Multicomponent transport model-based scaling up of long-term fixed bed adsorption of reactive dyes from textile effluent using aminated PAN beads

Abstract

Novel functionalized polymeric beads have been prepared by a simple phase inversion technique and its potential as an effective sorbent for reactive dyes is studied. Polyacrylonitrile was used as the base polymer for the beads that were further functionalized using diethylenetriamine. Scanning electron microscopy, FTIR spectroscopy, BET technique, TGA analysis, and zeta potential measurement were used for characterization of the functionalized beads. The adsorption characteristics of the beads were analyzed through adsorption isotherms. A first-principle-based pore diffusion-adsorption model was employed to study adsorption process of the functionalized beads and to determine various mass transfer parameters, i.e., mass transfer coefficient and effective pore diffusivity, in both single and multicomponent cases. For different reactive dyes, the beads have adsorption capacities in the range of 170-230 mg/g.
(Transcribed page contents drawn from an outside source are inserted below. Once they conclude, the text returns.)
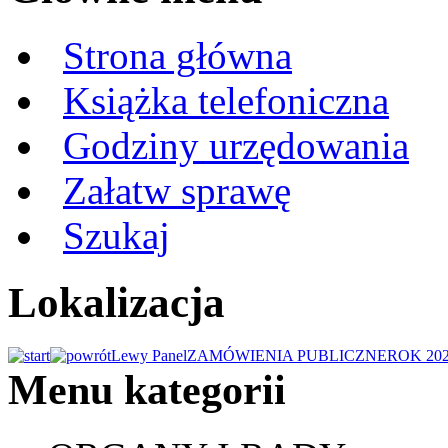
Strona główna
Książka telefoniczna
Godziny urzędowania
Załatw sprawę
Szukaj
Lokalizacja
Lewy Panel
ZAMÓWIENIA PUBLICZNE
ROK 20
Menu kategorii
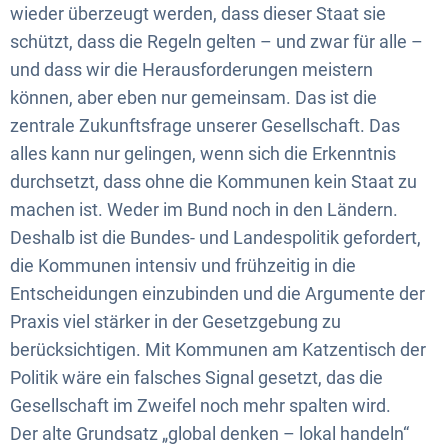
wieder überzeugt werden, dass dieser Staat sie
schützt, dass die Regeln gelten – und zwar für alle –
und dass wir die Herausforderungen meistern
können, aber eben nur gemeinsam. Das ist die
zentrale Zukunftsfrage unserer Gesellschaft. Das
alles kann nur gelingen, wenn sich die Erkenntnis
durchsetzt, dass ohne die Kommunen kein Staat zu
machen ist. Weder im Bund noch in den Ländern.
Deshalb ist die Bundes- und Landespolitik gefordert,
die Kommunen intensiv und frühzeitig in die
Entscheidungen einzubinden und die Argumente der
Praxis viel stärker in der Gesetzgebung zu
berücksichtigen. Mit Kommunen am Katzentisch der
Politik wäre ein falsches Signal gesetzt, das die
Gesellschaft im Zweifel noch mehr spalten wird.
Der alte Grundsatz „global denken – lokal handeln“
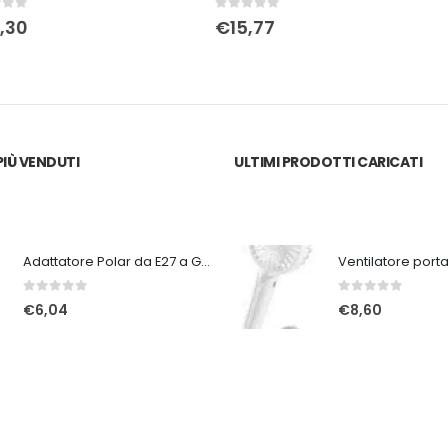
0
Su 5
0
Su 5
€
15,77
€
12,59
IÙ VENDUTI
ULTIMI PRODOTTI CARICATI
Adattatore Polar da E27 a GU9
0
Su 5
0
Su 5
€
6,04
€
8,60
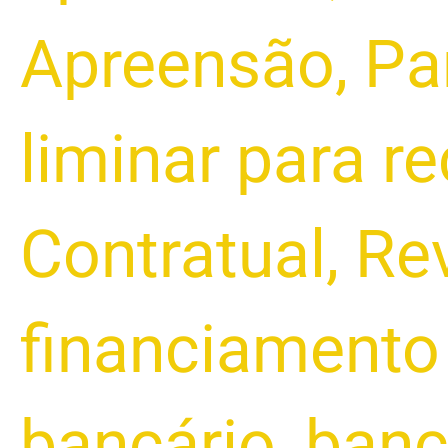
Apreensão
,
Pa
liminar para r
Contratual
,
Rev
financiamento
bancário
,
banc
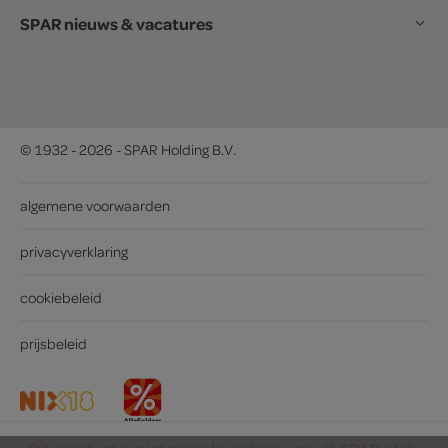
SPAR nieuws & vacatures
© 1932 - 2026 - SPAR Holding B.V.
algemene voorwaarden
privacyverklaring
cookiebeleid
prijsbeleid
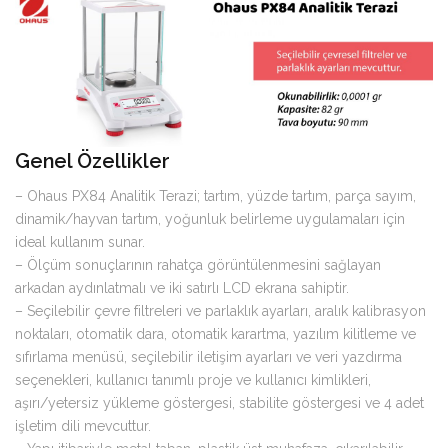
Genel Özellikler
– Ohaus PX84 Analitik Terazi; tartım, yüzde tartım, parça sayım,
dinamik/hayvan tartım, yoğunluk belirleme uygulamaları için
ideal kullanım sunar.
– Ölçüm sonuçlarının rahatça görüntülenmesini sağlayan
arkadan aydınlatmalı ve iki satırlı LCD ekrana sahiptir.
– Seçilebilir çevre filtreleri ve parlaklık ayarları, aralık kalibrasyon
noktaları, otomatik dara, otomatik karartma, yazılım kilitleme ve
sıfırlama menüsü, seçilebilir iletişim ayarları ve veri yazdırma
seçenekleri, kullanıcı tanımlı proje ve kullanıcı kimlikleri,
aşırı/yetersiz yükleme göstergesi, stabilite göstergesi ve 4 adet
işletim dili mevcuttur.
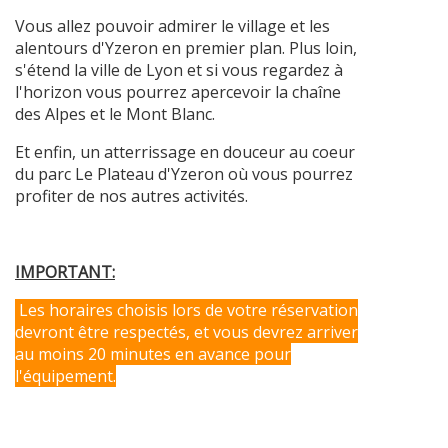
Vous allez pouvoir admirer le village et les
alentours d'Yzeron en premier plan. Plus loin,
s'étend la ville de Lyon et si vous regardez à
l'horizon vous pourrez apercevoir la chaîne
des Alpes et le Mont Blanc.
Et enfin, un atterrissage en douceur au coeur
du parc Le Plateau d'Yzeron où vous pourrez
profiter de nos autres activités.
IMPORTANT:
Les horaires choisis lors de votre réservation
devront être respectés, et vous devrez arriver
au moins 20 minutes en avance pour
l'équipement.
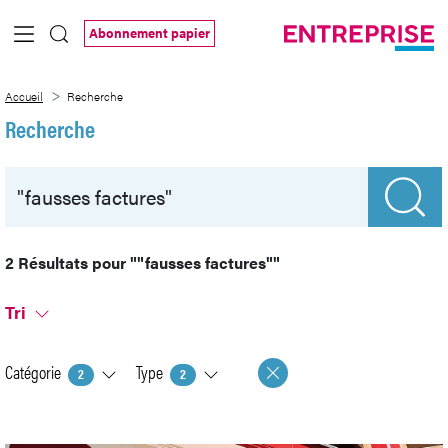
Saut au contenu principal
Abonnement papier
Recherche
Accueil
Recherche
Recherche
2 Résultats pour
""fausses factures""
Tri
Catégorie
Type
2
2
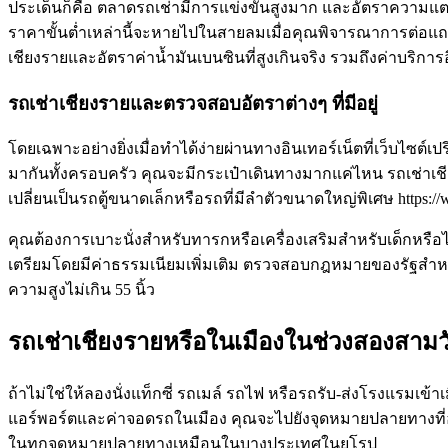
ประเด็นก็คือ ตลาดรถเช่ามีการแข่งขันสูงมาก และอัตราความแตกต
ราคาขั้นต่ำเหล่านี้จะหายไปในสายลมเมื่อคุณพิจารณาการต่อแถวยา
เชียงรายและอัตราค่าน้ำมันเบนซินที่สูงเกินจริง รวมถึงค่าบริการอื่
รถเช่าเชียงรายและตรวจสอบอัตราต่างๆ ที่มีอยู่
โดยเฉพาะอย่างยิ่งเมื่อทำได้ง่ายผ่านทางอินเทอร์เน็ตที่เว็บไซต์เ
มากันทั้งครอบครัว คุณจะมีกระเป๋าเดินทางมากแค่ไหน รถเช่าเชี
เปลี่ยนเป็นรถตู้ขนาดเล็กหรือรถที่มีลำตัวขนาดใหญ่พิเศษ https:/
คุณต้องการเบาะนั่งสำหรับทารกหรือเครื่องเสริมสำหรับเด็กหรือ
เตรียมโดยมีค่าธรรมเนียมเพิ่มเติม ตรวจสอบกฎหมายของรัฐสำหรับ
ความสูงไม่เกิน 55 นิ้ว
รถเช่าเชียงรายหรือในเมืองในช่วงสองสามว
ถ้าไม่ใช่ให้ลองนั่งแท็กซี่ รถเมล์ รถไฟ หรือรถรับ-ส่งโรงแรมเข้
แอร์พอร์ตและค่าจอดรถในเมือง คุณจะไปยังจุดหมายปลายทางที่อบ
ในทุกจุดหมายปลายทางเหมือนในบางประเทศในยุโรป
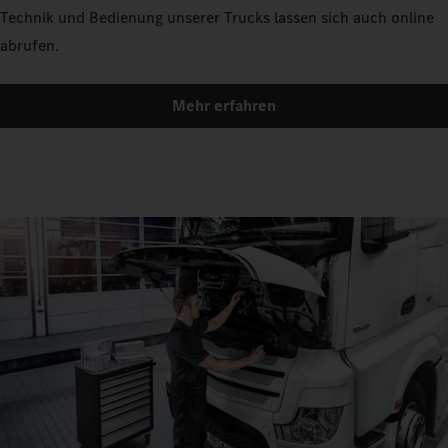
Technik und Bedienung unserer Trucks lassen sich auch online
abrufen.ㅤ
Mehr erfahren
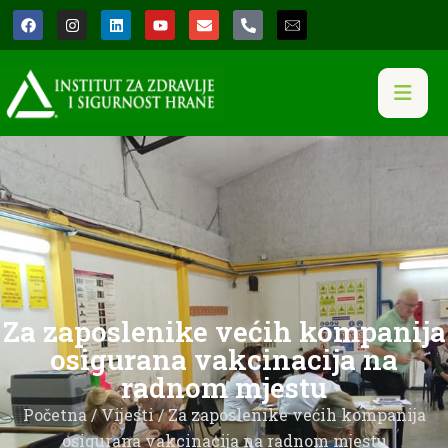
Za zaposlenike većih kompanija
osigurana vakcinacija na
radnom mjestu
Početna
/
Vijesti
/ Za zaposlenike većih kompanija
osigurana vakcinacija na radnom mjestu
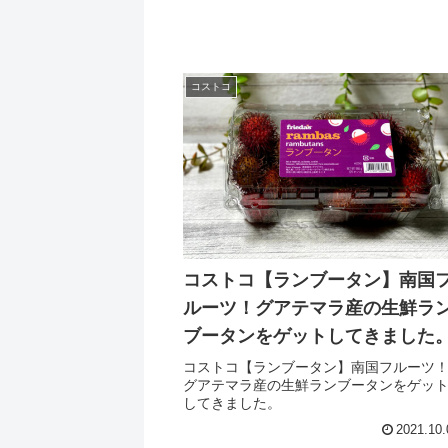
コストコ
コストコ【ランブータン】南国
ルーツ！グアテマラ産の生鮮ラ
ブータンをゲットしてきました
コストコ【ランブータン】南国フルーツ
グアテマラ産の生鮮ランブータンをゲッ
してきました。
2021.10.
Effects of different operating parameters, i.e., inlet concentration of solute, influent rate, and bed depth were studied to determine the breakthrough performance of the columns prepared with the beads. Industrial dye effluent, containing four reactive dyes at different initial concentrations, was used to study multicomponent adsorption in the columns. The regeneration efficiency of the beads was determined using aqueous cationic surfactant solution. Finally, scaling up of the fixed bed columns was carried out using a first principle-based transport model based on pore diffusion-adsorption processes.